Sallie passed along her love of all things blooming to her daughter, Imogene Lowden (she was married to Ollie Lowden, the plumber who parked his truck one day in town and left it there long enough that a tree grew right up through the cab). Together they continued to build the garden around the house at 80 Calhoun Street; after Mr. Fripp passed away, Imogene and Ollie, along with their only daughter, lived in the Fripp-Lowden house with Sallie Fripp. Mother and daughter worked together, keeping the yard in tip-top shape.

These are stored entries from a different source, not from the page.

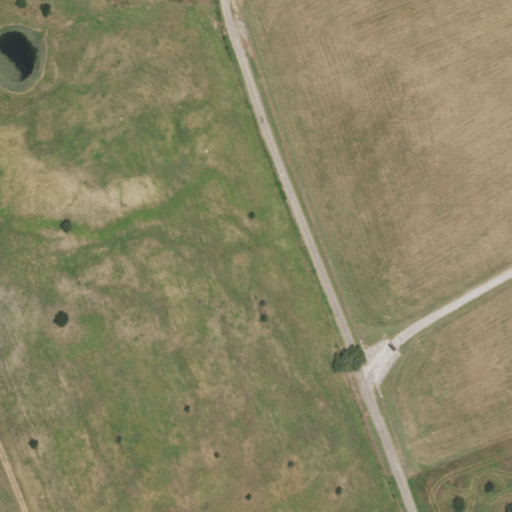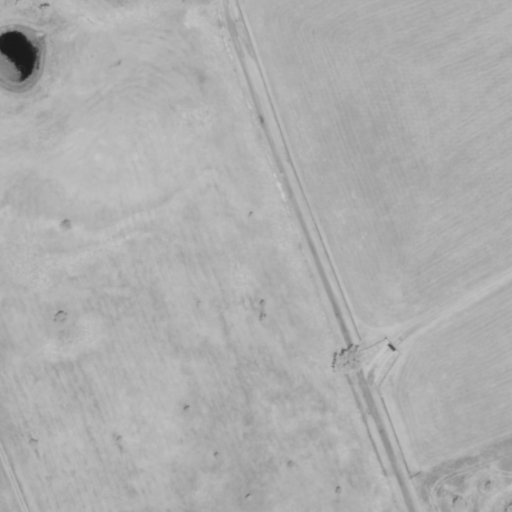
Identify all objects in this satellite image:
road: (324, 254)
road: (436, 317)
road: (456, 444)
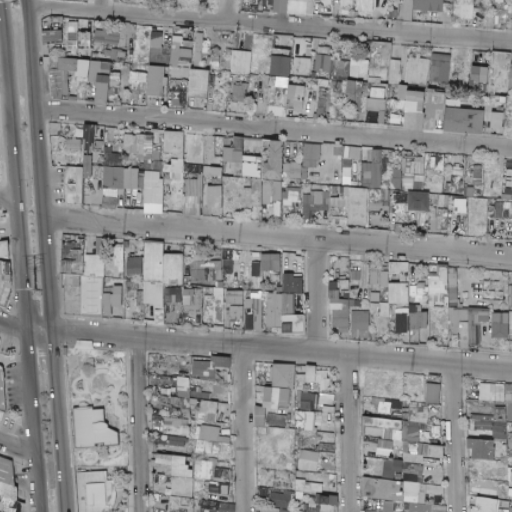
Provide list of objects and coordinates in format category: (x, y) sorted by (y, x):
power tower: (11, 2)
power tower: (33, 289)
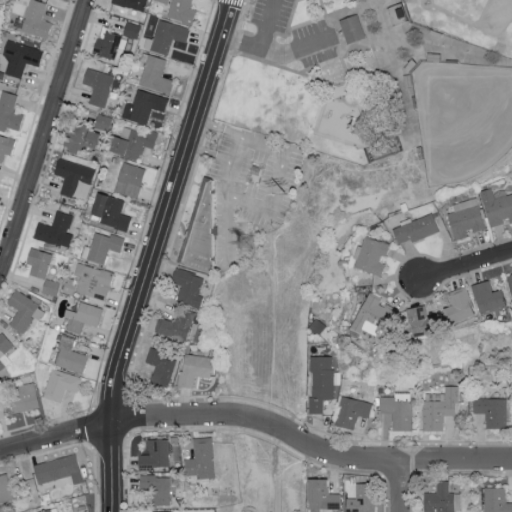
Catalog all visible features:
building: (163, 0)
road: (297, 0)
building: (130, 3)
building: (181, 10)
parking lot: (274, 14)
building: (35, 19)
park: (467, 20)
building: (351, 27)
building: (354, 31)
building: (167, 35)
road: (450, 35)
parking lot: (315, 43)
building: (107, 44)
road: (262, 44)
road: (293, 53)
road: (340, 53)
building: (19, 57)
road: (298, 73)
building: (155, 74)
park: (378, 83)
building: (97, 86)
building: (143, 106)
building: (8, 111)
park: (463, 119)
road: (218, 130)
building: (80, 138)
road: (44, 140)
building: (131, 142)
building: (6, 145)
road: (211, 153)
building: (73, 178)
building: (129, 179)
parking lot: (252, 187)
power tower: (288, 194)
building: (497, 206)
road: (262, 208)
building: (109, 211)
building: (465, 217)
building: (201, 222)
building: (414, 228)
building: (55, 229)
road: (228, 232)
building: (202, 233)
power tower: (246, 243)
building: (103, 246)
road: (155, 253)
building: (370, 255)
building: (38, 262)
road: (466, 266)
building: (510, 279)
building: (92, 282)
building: (50, 286)
building: (188, 287)
building: (488, 298)
building: (459, 305)
building: (23, 311)
building: (368, 314)
building: (82, 316)
building: (414, 319)
building: (175, 324)
building: (4, 349)
building: (69, 355)
building: (160, 366)
building: (194, 368)
building: (320, 381)
building: (60, 384)
building: (401, 395)
building: (22, 397)
building: (438, 407)
building: (491, 411)
building: (350, 412)
building: (397, 412)
road: (257, 423)
building: (154, 453)
building: (200, 458)
park: (268, 464)
road: (287, 468)
building: (57, 469)
road: (276, 470)
road: (401, 487)
building: (5, 488)
building: (157, 488)
building: (320, 496)
building: (361, 498)
building: (441, 499)
building: (496, 500)
building: (49, 509)
building: (162, 511)
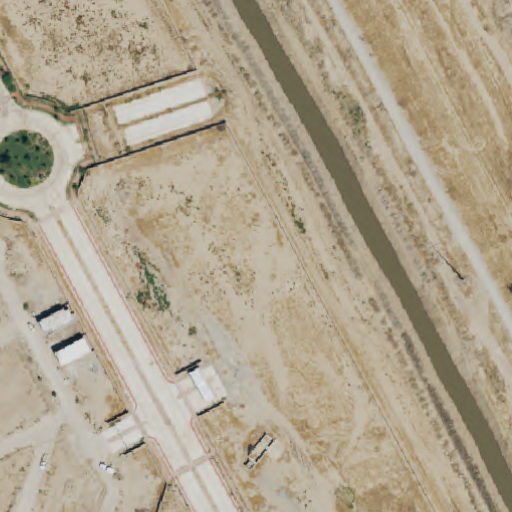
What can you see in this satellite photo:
road: (10, 103)
road: (10, 124)
road: (423, 163)
road: (342, 256)
power tower: (465, 281)
road: (12, 333)
road: (126, 355)
road: (60, 394)
road: (28, 440)
road: (43, 458)
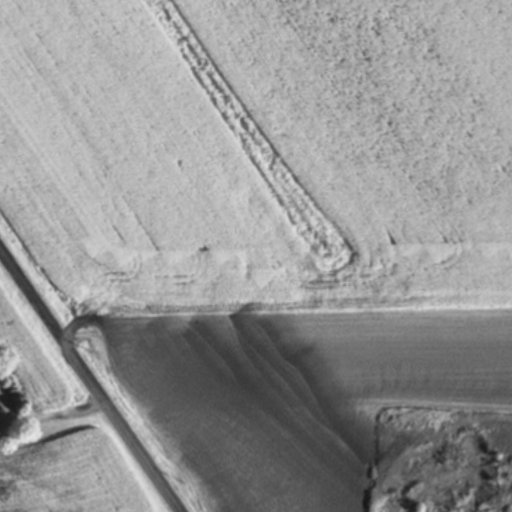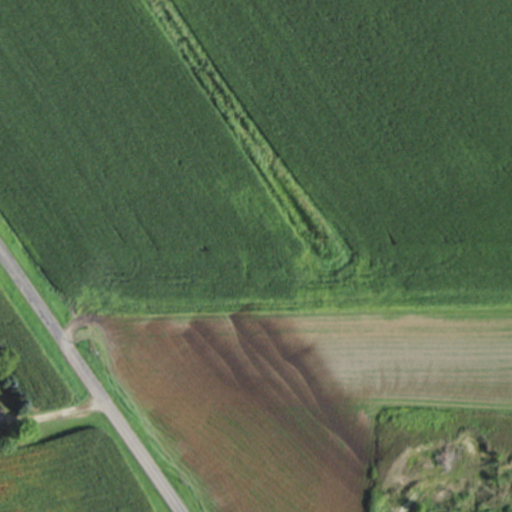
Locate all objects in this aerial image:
road: (90, 381)
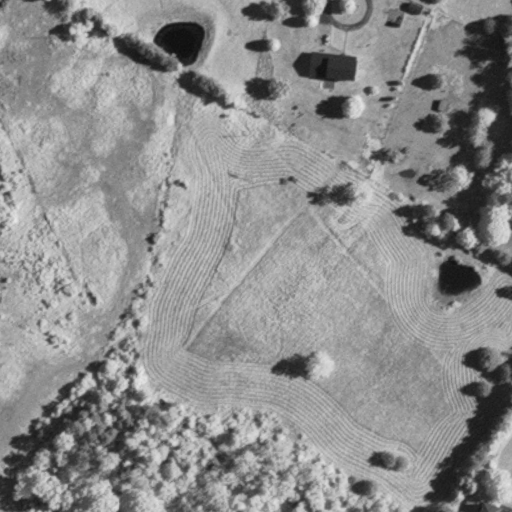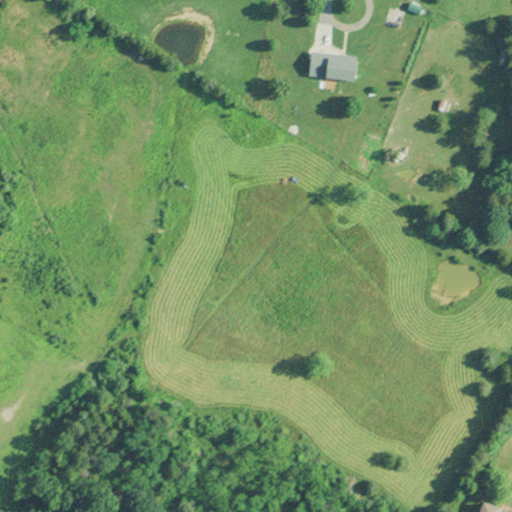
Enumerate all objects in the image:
building: (331, 66)
building: (482, 510)
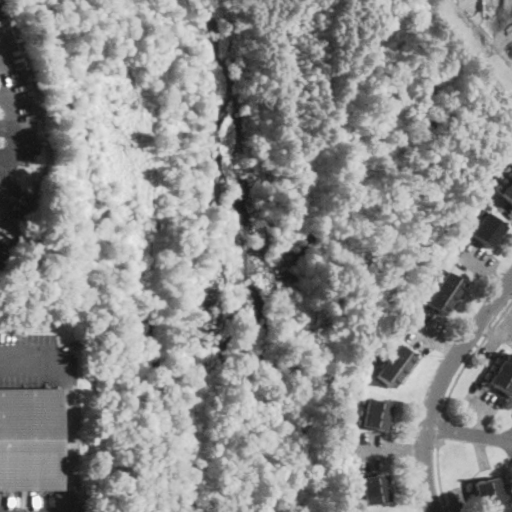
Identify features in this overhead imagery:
road: (474, 43)
road: (463, 58)
road: (0, 67)
road: (4, 107)
road: (12, 128)
parking lot: (17, 139)
road: (6, 157)
building: (504, 186)
road: (1, 187)
building: (507, 192)
road: (502, 203)
building: (486, 229)
building: (487, 230)
parking lot: (476, 259)
road: (478, 264)
road: (500, 279)
building: (443, 292)
building: (443, 293)
parking lot: (422, 328)
road: (427, 329)
road: (489, 330)
parking lot: (498, 335)
road: (499, 339)
road: (450, 343)
road: (472, 353)
parking lot: (28, 358)
building: (392, 365)
building: (394, 366)
building: (502, 374)
building: (503, 376)
road: (438, 384)
parking lot: (482, 402)
road: (478, 404)
road: (69, 406)
building: (373, 413)
building: (374, 414)
road: (478, 420)
road: (439, 428)
road: (468, 434)
building: (29, 438)
building: (29, 440)
road: (377, 449)
road: (410, 449)
road: (482, 450)
parking lot: (373, 451)
road: (439, 474)
building: (372, 488)
building: (373, 489)
building: (490, 494)
building: (488, 496)
parking lot: (459, 499)
parking lot: (38, 501)
road: (457, 505)
road: (444, 510)
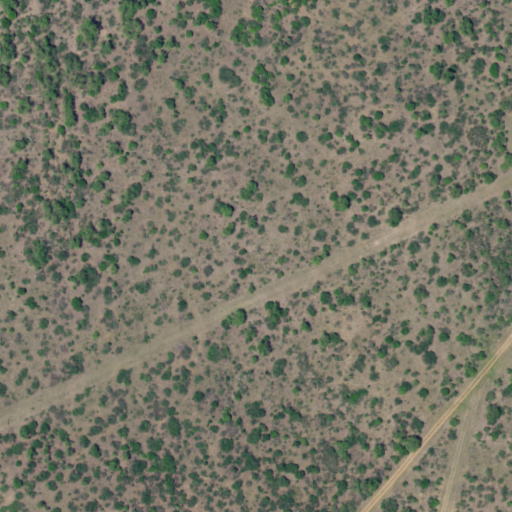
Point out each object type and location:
road: (440, 425)
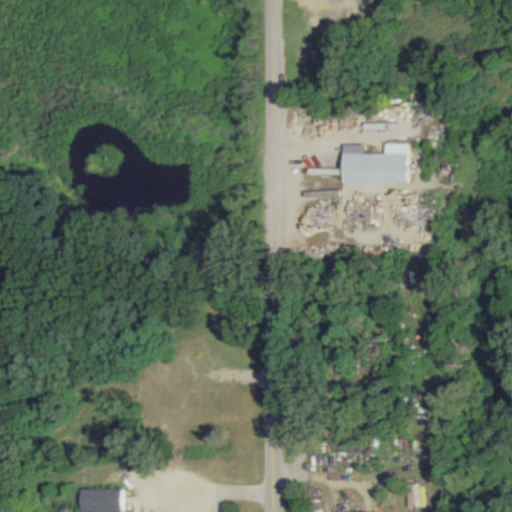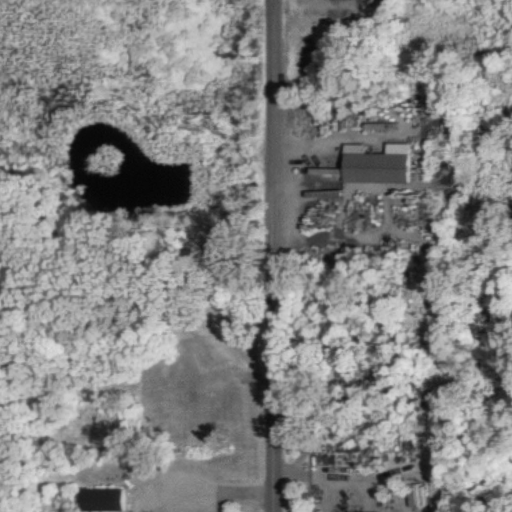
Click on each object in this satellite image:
park: (508, 1)
road: (350, 132)
building: (377, 163)
road: (276, 256)
building: (200, 417)
road: (213, 491)
building: (104, 498)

Nearly 100 years later, you can walk by the house and see some of the original plants that were introduced by the pair. Plants original to the property include leather leaf ferns which crowd around the bases of 200 year old oak trees, Lady Banksia Rose, which sits on the back of the property near the cove, and what must be one of the largest magnolia trees around town. Sallie had the only banana shrub in town for a number of years, and even now flowers unseen for ages sprout up from bulbs planted long ago and forgotten.
Since acquiring the property several years ago, Lori and Hank McCracken have discovered old garden paths, gardening tools, and even a freestanding coldframe undoubtedly used for starting and keeping plants in the wintertime.
The crown-jewel to this spot in Bluffton is, without argument, the Fripp-Lowden Camellia collection. Although the McCrackens have done a spectacular job of accenting the gardens with hostas, daphnes, caladiums, and tropicals, I am sure they would agree that the original camellia plantings are the most valued.
Today over 50 individual camellia plants remain from Sallie and Imogene's originals. Both the original harbinger of the winter blooming season, Camellia sasanqua, and the late blooming Camellia japonica still thrive in the yard, together offering an unprecedented blooming season of nearly six months from October to March. Although some of the camellias remain unidentified, all kinds of flowertypes still thrive, including singular, semi-double, formaldouble, rose, peony, and anemone.
Perhaps most fascinating is the Bluffton-original camellia, successfully grafted by the mother-daughter duo, which can still be seen only in our town. There has been some speculation as to whether Mrs. Fripp and Mrs. Lowden were able to successfully graft two versions of camellia. However, my most trusted source of gardening knowledge and the long-time friend of Imogene Lowden, Mr. Hugh Mauney of the former Harrison Island Nursery, set the record straight by telling me that the camellia Sallie Fripp and the camellia Bluffton Lady are indeed the same. Actually, Imogene wanted her mother's graft to be named "Miss Bluffton." We're not sure if they ever came to an agreement on it, but it seems that all three names work just fine for the same plant.
Regardless of its name, the Bluffton Lady wears a beautiful cream-colored double blossom with an accent of pink stripes. The shrub itself actually sprouts a branch of solid pink blossoms on occasion. Mrs. Fripp planted two of these grafts in her yard, and both are thriving today.
The next time you stroll around downtown, stop and peer under the arbor and up the walkway to the Fripp- Lowden house. Perhaps the McCrackens and their daughter will be churning ice-cream on the front porch after a hard day's work in the yard. Peek back into history at the understated beauty of a one hundred-year-old garden. During blooming season, see if you can pick out the Bluffton originals (I'll give you a hint…the one in the front yard is to the right of the walkway.)